[DIRECTIVE]: Rewrite the text of all the records below, changing "Log ind" to "Log på" and leaving everything else as it is.

[DATA EXCERPTS]:

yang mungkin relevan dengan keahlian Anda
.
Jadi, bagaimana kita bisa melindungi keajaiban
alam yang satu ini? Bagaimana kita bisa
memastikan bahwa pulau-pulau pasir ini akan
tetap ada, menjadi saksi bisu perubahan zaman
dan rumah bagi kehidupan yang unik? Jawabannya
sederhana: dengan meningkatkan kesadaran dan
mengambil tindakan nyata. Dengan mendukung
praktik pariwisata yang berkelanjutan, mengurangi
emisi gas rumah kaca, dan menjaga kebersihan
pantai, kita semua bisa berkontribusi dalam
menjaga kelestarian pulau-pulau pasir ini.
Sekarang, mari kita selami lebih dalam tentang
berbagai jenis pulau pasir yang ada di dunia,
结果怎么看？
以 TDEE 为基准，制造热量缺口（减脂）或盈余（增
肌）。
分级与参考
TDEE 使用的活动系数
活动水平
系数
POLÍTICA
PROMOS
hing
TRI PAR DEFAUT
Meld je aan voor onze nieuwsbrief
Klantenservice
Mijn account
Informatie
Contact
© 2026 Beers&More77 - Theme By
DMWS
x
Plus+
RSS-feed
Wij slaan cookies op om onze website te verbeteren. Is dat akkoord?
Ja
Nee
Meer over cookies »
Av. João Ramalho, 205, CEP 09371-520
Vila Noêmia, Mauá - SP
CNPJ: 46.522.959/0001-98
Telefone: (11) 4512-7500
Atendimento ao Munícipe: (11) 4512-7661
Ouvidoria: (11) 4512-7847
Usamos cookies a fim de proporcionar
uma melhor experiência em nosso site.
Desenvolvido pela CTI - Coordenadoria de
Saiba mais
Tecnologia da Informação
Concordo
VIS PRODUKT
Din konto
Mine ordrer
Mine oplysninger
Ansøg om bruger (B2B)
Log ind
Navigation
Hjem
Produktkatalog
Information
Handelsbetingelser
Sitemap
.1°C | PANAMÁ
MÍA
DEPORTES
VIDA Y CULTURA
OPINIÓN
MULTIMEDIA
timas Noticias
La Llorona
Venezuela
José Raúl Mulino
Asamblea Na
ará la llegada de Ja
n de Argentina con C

[EXERCISE OUTPUT]:
yang mungkin relevan dengan keahlian Anda
.
Jadi, bagaimana kita bisa melindungi keajaiban
alam yang satu ini? Bagaimana kita bisa
memastikan bahwa pulau-pulau pasir ini akan
tetap ada, menjadi saksi bisu perubahan zaman
dan rumah bagi kehidupan yang unik? Jawabannya
sederhana: dengan meningkatkan kesadaran dan
mengambil tindakan nyata. Dengan mendukung
praktik pariwisata yang berkelanjutan, mengurangi
emisi gas rumah kaca, dan menjaga kebersihan
pantai, kita semua bisa berkontribusi dalam
menjaga kelestarian pulau-pulau pasir ini.
Sekarang, mari kita selami lebih dalam tentang
berbagai jenis pulau pasir yang ada di dunia,
结果怎么看？
以 TDEE 为基准，制造热量缺口（减脂）或盈余（增
肌）。
分级与参考
TDEE 使用的活动系数
活动水平
系数
POLÍTICA
PROMOS
hing
TRI PAR DEFAUT
Meld je aan voor onze nieuwsbrief
Klantenservice
Mijn account
Informatie
Contact
© 2026 Beers&More77 - Theme By
DMWS
x
Plus+
RSS-feed
Wij slaan cookies op om onze website te verbeteren. Is dat akkoord?
Ja
Nee
Meer over cookies »
Av. João Ramalho, 205, CEP 09371-520
Vila Noêmia, Mauá - SP
CNPJ: 46.522.959/0001-98
Telefone: (11) 4512-7500
Atendimento ao Munícipe: (11) 4512-7661
Ouvidoria: (11) 4512-7847
Usamos cookies a fim de proporcionar
uma melhor experiência em nosso site.
Desenvolvido pela CTI - Coordenadoria de
Saiba mais
Tecnologia da Informação
Concordo
VIS PRODUKT
Din konto
Mine ordrer
Mine oplysninger
Ansøg om bruger (B2B)
Log på
Navigation
Hjem
Produktkatalog
Information
Handelsbetingelser
Sitemap
.1°C | PANAMÁ
MÍA
DEPORTES
VIDA Y CULTURA
OPINIÓN
MULTIMEDIA
timas Noticias
La Llorona
Venezuela
José Raúl Mulino
Asamblea Na
ará la llegada de Ja
n de Argentina con C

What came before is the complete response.